[Extracted information — start]
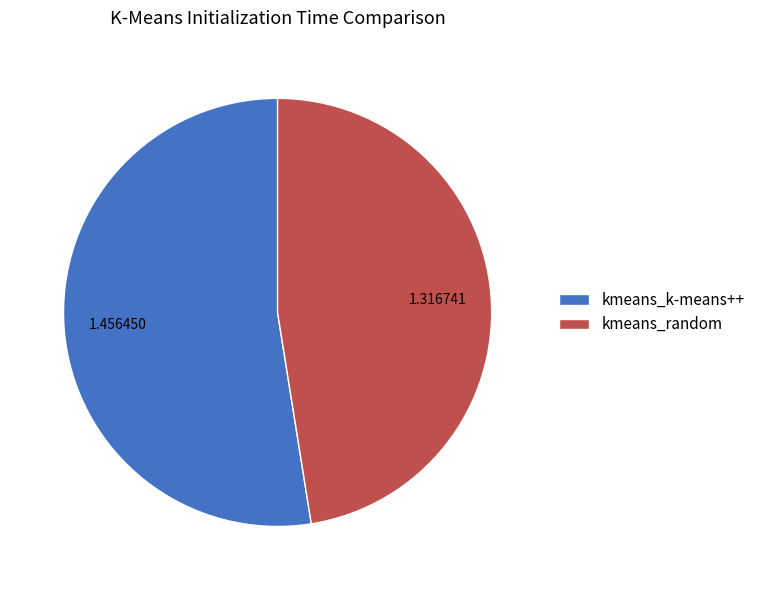

Rank the categories by value from lowest to highest.

kmeans_random, kmeans_k-means++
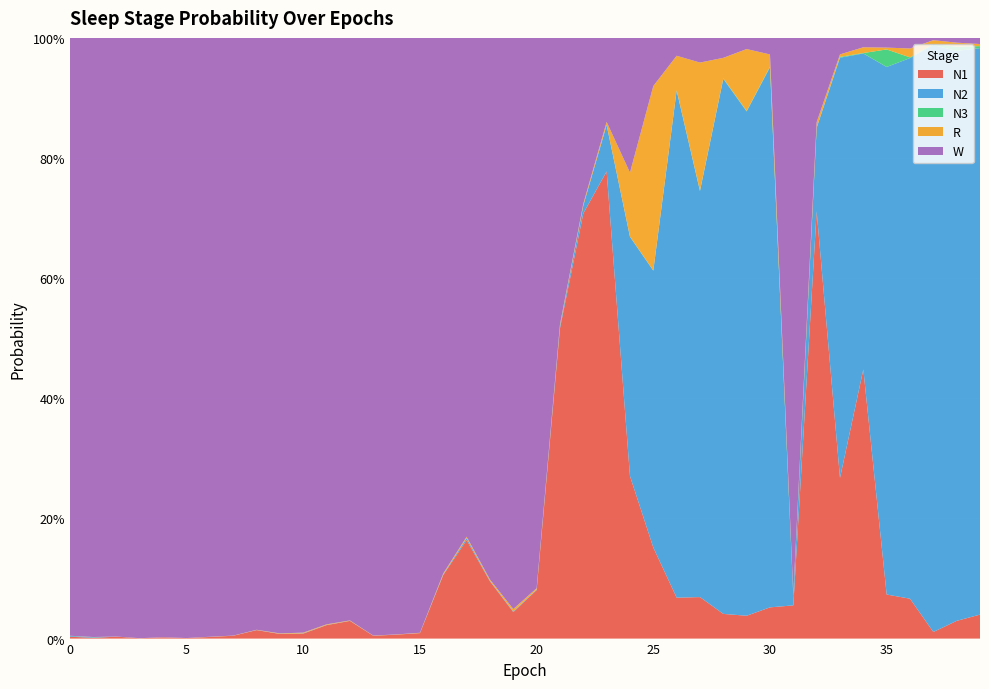

Reading left to right, what are all the values shown in this chart?

N1: 0.0	0.0	0.0	0.0	0.0	0.0	0.0	0.0	0.0	0.0	0.0	0.0	0.0	0.0	0.0	0.0	0.1	0.2	0.1	0.0	0.1	0.5	0.7	0.8	0.3	0.2	0.1	0.1	0.0	0.0	0.1	0.1	0.7	0.3	0.4	0.1	0.1	0.0	0.0	0.0
N2: 0.0	0.0	0.0	0.0	0.0	0.0	0.0	0.0	0.0	0.0	0.0	0.0	0.0	0.0	0.0	0.0	0.0	0.0	0.0	0.0	0.0	0.0	0.0	0.1	0.4	0.5	0.8	0.7	0.9	0.8	0.9	0.0	0.1	0.7	0.5	0.9	0.9	1.0	0.9	0.9
N3: 0.0	0.0	0.0	0.0	0.0	0.0	0.0	0.0	0.0	0.0	0.0	0.0	0.0	0.0	0.0	0.0	0.0	0.0	0.0	0.0	0.0	0.0	0.0	0.0	0.0	0.0	0.0	0.0	0.0	0.0	0.0	0.0	0.0	0.0	0.0	0.0	0.0	0.0	0.0	0.0
R: 0.0	0.0	0.0	0.0	0.0	0.0	0.0	0.0	0.0	0.0	0.0	0.0	0.0	0.0	0.0	0.0	0.0	0.0	0.0	0.0	0.0	0.0	0.0	0.0	0.1	0.3	0.1	0.2	0.0	0.1	0.0	0.0	0.0	0.0	0.0	0.0	0.0	0.0	0.0	0.0
W: 1.0	1.0	1.0	1.0	1.0	1.0	1.0	1.0	1.0	1.0	1.0	1.0	1.0	1.0	1.0	1.0	0.9	0.8	0.9	1.0	0.9	0.5	0.3	0.1	0.2	0.1	0.0	0.0	0.0	0.0	0.0	0.9	0.1	0.0	0.0	0.0	0.0	0.0	0.0	0.0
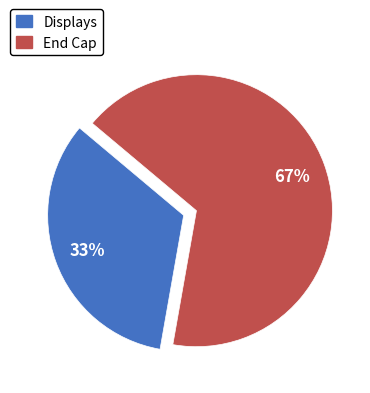

To the nearest percent, what portion does Displays represent?

33%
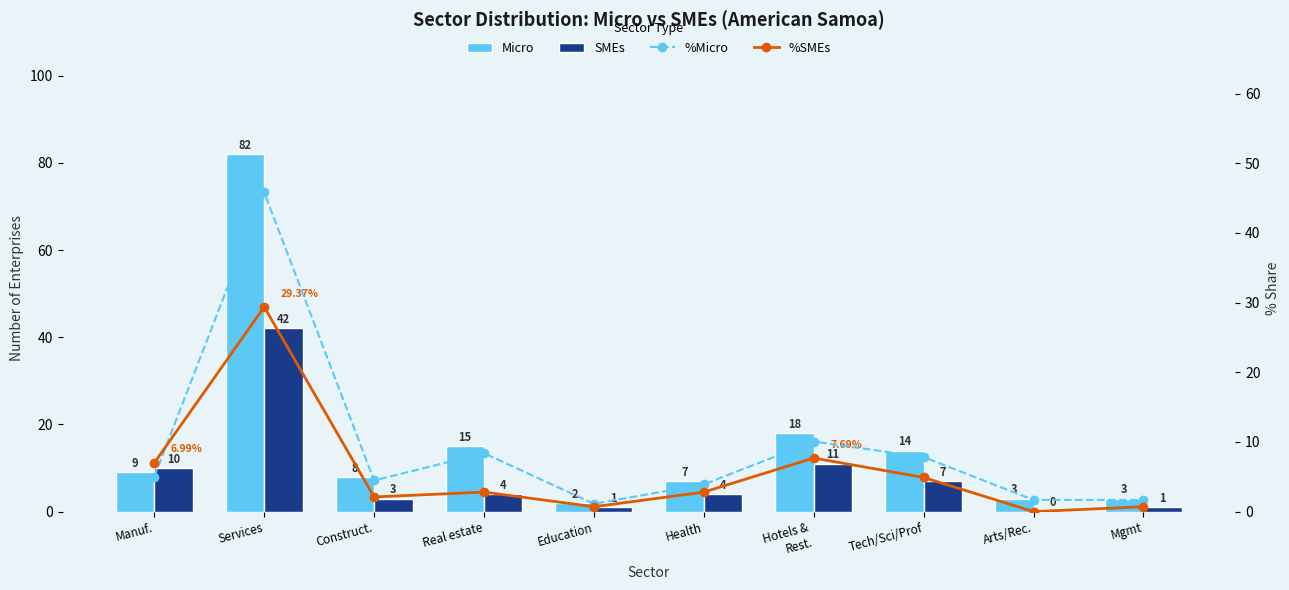

Reading left to right, what are all the values shown in this chart?

Micro: 9.0	82.0	8.0	15.0	2.0	7.0	18.0	14.0	3.0	3.0
SMEs: 10.0	42.0	3.0	4.0	1.0	4.0	11.0	7.0	0.0	1.0
%Micro: 5.0	45.8	4.5	8.4	1.1	3.9	10.1	7.8	1.7	1.7
%SMEs: 7.0	29.4	2.1	2.8	0.7	2.8	7.7	4.9	0.0	0.7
[Extracted information — finish]
### Task goal
Give all the records again with pictures omitted, switching every "chart" to "plot" and leaving everything else unchanged.

### Solution
Rank the categories by value from lowest to highest.

kmeans_random, kmeans_k-means++

Reading left to right, what are all the values shown in this plot?

N1: 0.0	0.0	0.0	0.0	0.0	0.0	0.0	0.0	0.0	0.0	0.0	0.0	0.0	0.0	0.0	0.0	0.1	0.2	0.1	0.0	0.1	0.5	0.7	0.8	0.3	0.2	0.1	0.1	0.0	0.0	0.1	0.1	0.7	0.3	0.4	0.1	0.1	0.0	0.0	0.0
N2: 0.0	0.0	0.0	0.0	0.0	0.0	0.0	0.0	0.0	0.0	0.0	0.0	0.0	0.0	0.0	0.0	0.0	0.0	0.0	0.0	0.0	0.0	0.0	0.1	0.4	0.5	0.8	0.7	0.9	0.8	0.9	0.0	0.1	0.7	0.5	0.9	0.9	1.0	0.9	0.9
N3: 0.0	0.0	0.0	0.0	0.0	0.0	0.0	0.0	0.0	0.0	0.0	0.0	0.0	0.0	0.0	0.0	0.0	0.0	0.0	0.0	0.0	0.0	0.0	0.0	0.0	0.0	0.0	0.0	0.0	0.0	0.0	0.0	0.0	0.0	0.0	0.0	0.0	0.0	0.0	0.0
R: 0.0	0.0	0.0	0.0	0.0	0.0	0.0	0.0	0.0	0.0	0.0	0.0	0.0	0.0	0.0	0.0	0.0	0.0	0.0	0.0	0.0	0.0	0.0	0.0	0.1	0.3	0.1	0.2	0.0	0.1	0.0	0.0	0.0	0.0	0.0	0.0	0.0	0.0	0.0	0.0
W: 1.0	1.0	1.0	1.0	1.0	1.0	1.0	1.0	1.0	1.0	1.0	1.0	1.0	1.0	1.0	1.0	0.9	0.8	0.9	1.0	0.9	0.5	0.3	0.1	0.2	0.1	0.0	0.0	0.0	0.0	0.0	0.9	0.1	0.0	0.0	0.0	0.0	0.0	0.0	0.0

To the nearest percent, what portion does Displays represent?

33%

Reading left to right, what are all the values shown in this plot?

Micro: 9.0	82.0	8.0	15.0	2.0	7.0	18.0	14.0	3.0	3.0
SMEs: 10.0	42.0	3.0	4.0	1.0	4.0	11.0	7.0	0.0	1.0
%Micro: 5.0	45.8	4.5	8.4	1.1	3.9	10.1	7.8	1.7	1.7
%SMEs: 7.0	29.4	2.1	2.8	0.7	2.8	7.7	4.9	0.0	0.7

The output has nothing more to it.